The service is now available in around 90 percent of the group’s hotels that are run from the mobile operating system introduced last year, and will be rolled out further at selected hotels in the portfolio. In the hotels where it was first trialled it has generated positive feedback from guests, for whom WhatsApp is an increasingly important method of communication.

“Guests want to communicate using the methods they are most familiar with,” AccorHotels Northern Europe COO Thomas Dubaere said in a statement. “The use of WhatsApp has increased exponentially over the past few years and is a platform most of our guests tell us they feel very comfortable using, so enabling them to use it to order room service or ask reception a question is a logical step to ensuring they have the best possible experience in our hotels.”

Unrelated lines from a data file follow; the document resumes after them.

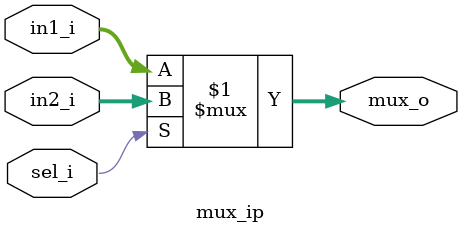
<source format=v>

module mux_ip #(
  parameter Width = 32
) (
  input  [Width-1:0] in1_i,
  input  [Width-1:0] in2_i,
  input              sel_i,
  output [Width-1:0] mux_o
);

  assign mux_o = sel_i ? in2_i : in1_i;

endmodule
</source>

The move marks the latest phase in AccorHotels’ introduction of mobile technology to improve the guest and employee experience. In 2017 it began to run the ibis UK network from mobile devices, with employees welcoming and helping guests as well as managing their schedules from an app on their smartphones. This gives staff more time to assist guests and also enabled ibis to remove traditional reception desks altogether.

AccorHotels also recently implemented digital technology that allows guests to order food and drink, process payment and be sent receipts from the same platform via their smartphones.

“Traditionally guests have to read the directory in their rooms with one number for housekeeping, another for the gym, another for the restaurant and so on,” said Carla Milovanov, SVP, digital and technology, AccorHotels Europe and Northern Europe. “This process simplifies communication for guests so they just have one number for all their requests. Because we have already introduced mobile technology to allow staff to run the hotel from smartphones or tablets, staff monitoring WhatsApp requests can action them across all the hotel’s services, wherever they are in the building. It is much more guest-friendly and a much more efficient way of managing requests.”